There was a day this week during which every moment I wasn’t directly focused on other people I was fantasizing about killing myself or having my head bashed in with a cudgel. The good news is that the day is not today.
It was rather frightening, though. And so unaccountably weird.
Why am I even mentioning this? It’s the simple reality of the situation, but that doesn’t mean that it’s appropriate or useful to share. I don’t think I’m writing about these increasing mental health issues because I want people to pity me or make much of me. It’s okay to need attention when you’re in crisis, but I’m not asking for any. The thought of alarming anyone with this upsets me. Even worse is the thought of eliciting an awkward “Ummm why are you telling me this?” response. Honestly, I have been dealing with this almost entirely on my own so far, and successfully1. But now that it seems to be getting so much worse, I’m forcing myself to write about it rather than keeping my head down and making jokes about dildos. Reasons:
- This is as much of a diary as I have. While I realize other people read it, and I do try to limit myself in certain ways because of that, if I think about that too much I won’t write anything here. This is where I tend to go to be honest about my feelings. Even and especially the unpleasant ones.
- When I get too secretive about my inner life– good, bad, or neutral– I always, always withdraw from the people in my life and feel isolated, which is not a productive way to manage self-destructive thoughts. I don’t expect anyone specific to read my blog, nor for anyone to react in any specific way. But at least I’m being honest at all, anywhere.
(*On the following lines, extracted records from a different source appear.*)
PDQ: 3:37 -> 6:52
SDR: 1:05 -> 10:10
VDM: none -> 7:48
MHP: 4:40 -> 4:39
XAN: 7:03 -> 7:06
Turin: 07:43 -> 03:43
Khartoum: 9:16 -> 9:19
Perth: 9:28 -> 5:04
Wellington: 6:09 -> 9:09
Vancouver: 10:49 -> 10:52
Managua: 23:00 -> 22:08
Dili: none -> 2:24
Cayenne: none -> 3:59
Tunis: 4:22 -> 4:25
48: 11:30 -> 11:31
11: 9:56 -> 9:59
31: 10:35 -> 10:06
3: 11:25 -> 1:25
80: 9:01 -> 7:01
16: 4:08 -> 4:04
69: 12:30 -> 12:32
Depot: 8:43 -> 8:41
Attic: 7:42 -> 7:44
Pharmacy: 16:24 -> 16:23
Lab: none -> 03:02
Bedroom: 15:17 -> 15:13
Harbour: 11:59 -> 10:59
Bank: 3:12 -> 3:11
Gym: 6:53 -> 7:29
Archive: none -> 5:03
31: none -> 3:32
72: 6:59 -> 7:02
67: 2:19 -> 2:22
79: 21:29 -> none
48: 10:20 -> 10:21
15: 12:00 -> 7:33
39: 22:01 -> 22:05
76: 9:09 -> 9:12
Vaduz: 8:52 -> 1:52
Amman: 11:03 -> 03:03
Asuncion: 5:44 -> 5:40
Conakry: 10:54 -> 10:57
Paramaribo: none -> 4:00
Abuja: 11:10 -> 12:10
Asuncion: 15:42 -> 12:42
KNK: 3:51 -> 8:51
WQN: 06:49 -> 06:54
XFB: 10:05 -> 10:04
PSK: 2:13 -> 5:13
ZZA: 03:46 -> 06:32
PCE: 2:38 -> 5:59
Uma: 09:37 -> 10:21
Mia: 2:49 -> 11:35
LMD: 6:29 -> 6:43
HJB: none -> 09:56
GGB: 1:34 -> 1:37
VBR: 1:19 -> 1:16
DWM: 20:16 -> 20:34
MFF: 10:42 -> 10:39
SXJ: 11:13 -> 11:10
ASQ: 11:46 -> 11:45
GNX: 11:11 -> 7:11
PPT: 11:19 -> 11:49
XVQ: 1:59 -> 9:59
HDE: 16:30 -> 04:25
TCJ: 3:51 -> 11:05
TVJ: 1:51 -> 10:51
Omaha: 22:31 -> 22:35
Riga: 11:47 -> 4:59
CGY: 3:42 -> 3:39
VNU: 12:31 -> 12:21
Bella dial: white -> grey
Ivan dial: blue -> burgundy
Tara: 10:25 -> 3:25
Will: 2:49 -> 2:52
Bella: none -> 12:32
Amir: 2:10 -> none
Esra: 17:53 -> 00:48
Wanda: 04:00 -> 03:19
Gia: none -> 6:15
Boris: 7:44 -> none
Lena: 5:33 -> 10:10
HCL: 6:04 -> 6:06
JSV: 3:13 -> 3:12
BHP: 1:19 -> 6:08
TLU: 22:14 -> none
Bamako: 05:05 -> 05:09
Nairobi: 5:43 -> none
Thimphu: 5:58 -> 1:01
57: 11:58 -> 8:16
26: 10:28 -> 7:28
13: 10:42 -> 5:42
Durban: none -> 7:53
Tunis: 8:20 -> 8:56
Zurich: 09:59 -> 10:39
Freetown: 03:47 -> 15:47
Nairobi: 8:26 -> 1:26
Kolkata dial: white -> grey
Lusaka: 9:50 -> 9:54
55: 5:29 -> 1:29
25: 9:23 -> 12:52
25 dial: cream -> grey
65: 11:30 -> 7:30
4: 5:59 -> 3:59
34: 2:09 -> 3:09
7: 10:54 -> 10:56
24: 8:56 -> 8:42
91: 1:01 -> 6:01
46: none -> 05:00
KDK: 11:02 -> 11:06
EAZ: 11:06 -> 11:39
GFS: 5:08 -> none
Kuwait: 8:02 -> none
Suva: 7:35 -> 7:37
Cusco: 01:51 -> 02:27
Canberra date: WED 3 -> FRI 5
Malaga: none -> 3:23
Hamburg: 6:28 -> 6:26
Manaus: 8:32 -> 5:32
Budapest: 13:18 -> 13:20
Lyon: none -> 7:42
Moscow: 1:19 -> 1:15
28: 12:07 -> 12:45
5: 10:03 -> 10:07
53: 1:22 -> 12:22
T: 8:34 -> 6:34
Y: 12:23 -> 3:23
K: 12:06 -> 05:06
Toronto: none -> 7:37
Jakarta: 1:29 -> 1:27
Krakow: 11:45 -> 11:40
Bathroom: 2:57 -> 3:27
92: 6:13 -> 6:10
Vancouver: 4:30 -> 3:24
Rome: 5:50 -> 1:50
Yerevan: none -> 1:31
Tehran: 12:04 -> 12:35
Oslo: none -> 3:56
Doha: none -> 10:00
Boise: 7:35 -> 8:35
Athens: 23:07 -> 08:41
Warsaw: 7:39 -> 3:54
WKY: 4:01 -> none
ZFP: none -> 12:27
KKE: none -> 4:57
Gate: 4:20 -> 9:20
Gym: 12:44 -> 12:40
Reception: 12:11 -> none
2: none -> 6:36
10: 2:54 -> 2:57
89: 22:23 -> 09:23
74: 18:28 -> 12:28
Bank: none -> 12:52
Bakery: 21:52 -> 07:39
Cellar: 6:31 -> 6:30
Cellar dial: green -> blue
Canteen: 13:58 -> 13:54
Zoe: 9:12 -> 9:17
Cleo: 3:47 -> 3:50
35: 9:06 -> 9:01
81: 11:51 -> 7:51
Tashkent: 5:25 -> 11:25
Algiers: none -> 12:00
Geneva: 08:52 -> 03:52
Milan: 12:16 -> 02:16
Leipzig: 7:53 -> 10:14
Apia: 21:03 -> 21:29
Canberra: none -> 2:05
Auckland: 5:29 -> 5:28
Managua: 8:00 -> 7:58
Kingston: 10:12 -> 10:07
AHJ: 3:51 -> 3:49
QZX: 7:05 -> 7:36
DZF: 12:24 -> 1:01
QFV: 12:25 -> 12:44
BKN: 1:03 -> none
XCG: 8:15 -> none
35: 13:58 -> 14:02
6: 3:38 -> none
- What’s going on is very weird for me. I don’t understand it, or why it’s suddenly gotten so bad. I am almost certain it’s related to a bombardier-beetle-like combination of chronic illness and hormonal weirdness. It’s also gotten worse as the days have gotten shorter in my part of the world, which could a coincidence or not. Anyway, I don’t hear much about people having out-of-the-blue suicidal ideations for a huge chunk out of the month because their lady hormones are acting up. People don’t walk around saying “Hey, so I’m on my period and I suddenly want to kill myself. You know how that goes!” And that makes me feel like this is a fairly singular experience, but maybe it isn’t. Maybe someone will google “PMS suicide” or similar and find this and feel a little less alone.
I don’t have any use for problems I can’t fix, so I’ve been tackling this issue as a project. I found two months’ worth of birth control pills left over from before Laramy got his vasectomy, and they are miraculously not expired. This is not a long-term solution for moderating my hormonal issues, but it could potentially buy me some time. I also bought a sunlamp just in case winter SAD is a factor. Today is the second day I’ve used it.
I am going to make sure next month is not this bad or die trying. Er… bad choice of words. But yeah.